= Beginning of Section =
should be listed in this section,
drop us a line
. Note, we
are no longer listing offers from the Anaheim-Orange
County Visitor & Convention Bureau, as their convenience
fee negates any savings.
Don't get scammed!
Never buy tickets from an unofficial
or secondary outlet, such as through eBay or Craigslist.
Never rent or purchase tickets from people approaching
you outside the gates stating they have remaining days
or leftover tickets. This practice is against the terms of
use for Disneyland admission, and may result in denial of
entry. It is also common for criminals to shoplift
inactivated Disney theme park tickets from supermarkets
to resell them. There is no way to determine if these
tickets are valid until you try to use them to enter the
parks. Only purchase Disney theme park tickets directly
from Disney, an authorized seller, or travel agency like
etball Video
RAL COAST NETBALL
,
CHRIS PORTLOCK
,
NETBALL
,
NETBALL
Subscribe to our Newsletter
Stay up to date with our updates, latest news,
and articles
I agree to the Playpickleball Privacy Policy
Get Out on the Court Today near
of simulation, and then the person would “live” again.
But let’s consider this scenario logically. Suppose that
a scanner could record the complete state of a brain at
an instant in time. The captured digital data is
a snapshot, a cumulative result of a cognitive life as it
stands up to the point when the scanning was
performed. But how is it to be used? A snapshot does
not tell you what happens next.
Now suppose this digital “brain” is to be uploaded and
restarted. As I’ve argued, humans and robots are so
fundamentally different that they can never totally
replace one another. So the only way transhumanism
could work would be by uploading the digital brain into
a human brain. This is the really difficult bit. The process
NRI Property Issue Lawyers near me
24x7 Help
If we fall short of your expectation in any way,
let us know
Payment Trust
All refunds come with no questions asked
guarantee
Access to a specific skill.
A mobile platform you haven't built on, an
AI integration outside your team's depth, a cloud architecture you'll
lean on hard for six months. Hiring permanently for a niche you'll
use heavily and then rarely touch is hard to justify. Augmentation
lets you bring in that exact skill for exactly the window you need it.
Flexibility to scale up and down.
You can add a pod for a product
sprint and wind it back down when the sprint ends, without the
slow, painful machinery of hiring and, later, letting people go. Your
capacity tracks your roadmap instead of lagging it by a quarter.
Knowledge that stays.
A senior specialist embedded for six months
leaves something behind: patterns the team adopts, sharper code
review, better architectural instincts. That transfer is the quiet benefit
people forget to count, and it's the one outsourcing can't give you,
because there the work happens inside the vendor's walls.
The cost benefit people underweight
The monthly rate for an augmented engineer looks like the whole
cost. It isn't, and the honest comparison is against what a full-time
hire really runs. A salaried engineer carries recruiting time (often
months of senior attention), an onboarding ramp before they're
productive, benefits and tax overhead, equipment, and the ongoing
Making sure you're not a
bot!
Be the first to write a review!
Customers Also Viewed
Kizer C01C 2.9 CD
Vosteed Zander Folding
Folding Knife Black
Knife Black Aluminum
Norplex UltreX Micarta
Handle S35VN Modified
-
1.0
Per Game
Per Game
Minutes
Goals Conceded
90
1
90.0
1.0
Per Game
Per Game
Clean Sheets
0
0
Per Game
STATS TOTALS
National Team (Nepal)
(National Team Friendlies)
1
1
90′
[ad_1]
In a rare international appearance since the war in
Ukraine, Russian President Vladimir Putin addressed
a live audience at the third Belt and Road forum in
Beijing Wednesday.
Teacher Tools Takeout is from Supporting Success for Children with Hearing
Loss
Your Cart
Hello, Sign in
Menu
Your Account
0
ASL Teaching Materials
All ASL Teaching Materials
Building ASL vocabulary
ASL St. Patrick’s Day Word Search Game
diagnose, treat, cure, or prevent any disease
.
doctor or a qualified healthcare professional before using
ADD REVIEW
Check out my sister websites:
= End of Section =
EXERCISE AIM: Among the entries above, locate the lines containing "The monthly rate" and "Ukraine, Russian President", and transcribe exactly those two lines and all lines between.

OUTPUT BELOW:
The monthly rate for an augmented engineer looks like the whole
cost. It isn't, and the honest comparison is against what a full-time
hire really runs. A salaried engineer carries recruiting time (often
months of senior attention), an onboarding ramp before they're
productive, benefits and tax overhead, equipment, and the ongoing
Making sure you're not a
bot!
Be the first to write a review!
Customers Also Viewed
Kizer C01C 2.9 CD
Vosteed Zander Folding
Folding Knife Black
Knife Black Aluminum
Norplex UltreX Micarta
Handle S35VN Modified
-
1.0
Per Game
Per Game
Minutes
Goals Conceded
90
1
90.0
1.0
Per Game
Per Game
Clean Sheets
0
0
Per Game
STATS TOTALS
National Team (Nepal)
(National Team Friendlies)
1
1
90′
[ad_1]
In a rare international appearance since the war in
Ukraine, Russian President Vladimir Putin addressed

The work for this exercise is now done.